Maks Woroszylo, Alex Penning  und Tom Weidig am Wahlabend  am 11. Juni
Foto: Sven Becker
d'Lëtzebuerger Land vom 21.07.2023

Als der Abgeordnete Roy Reding während der Corona-Pandemie mit heiterer Nonchalance und Impfgegner-Stolz die Aufmerksamkeit auf die ADR lotste, standen seine Parteikollegen noch hinter ihm. Fernand Kartheiser beklagte, Roy Reding sei ein Opfer der Tagespresse, die Stimmung gegen Impfgegner wie ihn mache. Das Gewaltpotenzial aber ginge nicht von den Anti-Corona-Protestlern aus, sondern von den Maßnahmen der Regierung. Auf dem Parteikongress Ende März 2023 wurde es jedoch still um Roy Reding. Er kam nicht zu Wort, wurde nicht auf die Bühne gebeten – ein Polit-Ghosting machte sich breit. In ihren Reden lobten der Parteipräsident Fred Keup, Tom Weidig, Fernand Kartheiser und Maks Woroszylo sich gegenseitig – und man stimmte die Anwesenden auf eine neue Zukunft der Partei ein.

„Ich habe dem Chamberpräsidenten mitgeteilt, dass ich die ADR verlasse“, verkündete Roy Reding schließlich Ende Juni auf Facebook. Dass die Parteileitung entschied, den Erstgewählten des Zentrum-Bezirks nicht mehr aufzustellen, sei „du jamais vu” und in seinen Augen „ein flagranter Vertrauensentzug”. Zweidrittel aller Abstimmungen in der Kammer hat der Abgeordnete verpasst und musste sich vertreten lassen. Überhaupt sei Reding in den „Parteistrukturen quasi nie anwesend”, lautete die offizielle Begründung für die Ausgrenzung von der Zentrumliste (man bot ihm im Vorfeld an, Spitzenkandidat im Osten zu werden). Nach dem Rückzug bat die Partei ihn in einem Presseschreiben, sein Mandat niederzulegen, damit Alex Penning in die Chamber nachrücken könne. Das aber tat Reding nicht, er gründete seine eigene Sensibilité Politique, die er unter dem Namen Liberté chérie eintrug.

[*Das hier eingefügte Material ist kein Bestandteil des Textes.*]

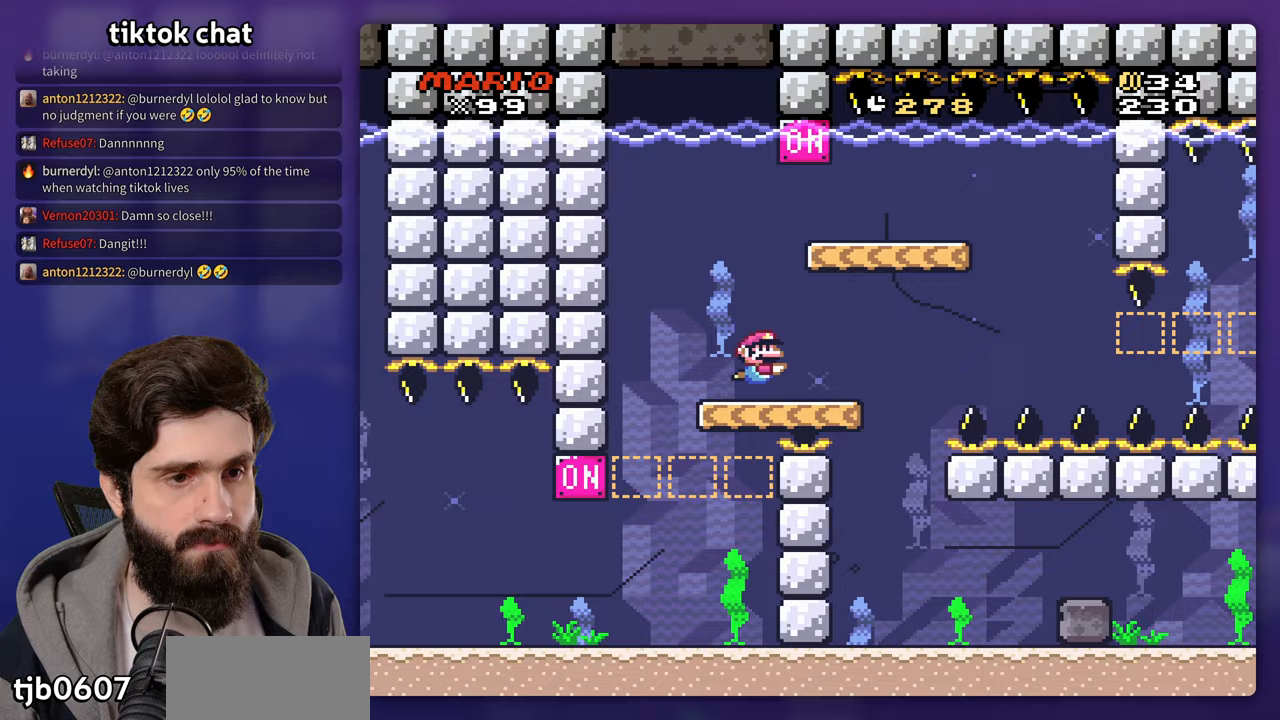
{"dt_ms": 500, "buttons": [], "events": [[200, "B", "up"]]}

Gegenüber RTL-Radio verteidigte der ehemalige ADR-Politiker seine Abwesenheiten: Anders als die anderen Abgeordneten im Parlament sei er kein freigestellter Beamter, sondern ein Immobilien-Unternehmer, der finanziell nicht auf den „Jeton” angewiesen sei. Man dürfe nicht meinen, er sei ein Politiker, denn er sei einfach nur „ein Mensch”, der „Missstände festgestellt hat”. Er schiebt noch ein mea culpa nach: Der nationalistischen Initiative Wee2050 von Fred Keup und Tom Weidig sei er zunächst aufgeschlossen entgegengetreten. Doch er hätte erkennen müssen, wie schwachsinnig ihre Analysen sind. Die nostalgischen Vorstellungen von Keup und Weidig seien mit der wirtschaftlichen Realität von Luxemburg nicht vereinbar und schadeten dem Renten- und Gesundheitssystem. Man brauche Arbeitnehmer aus dem Ausland, er selbst mache gerade die Erfahrung, dass er hierzulande kein qualifiziertes Personal finde.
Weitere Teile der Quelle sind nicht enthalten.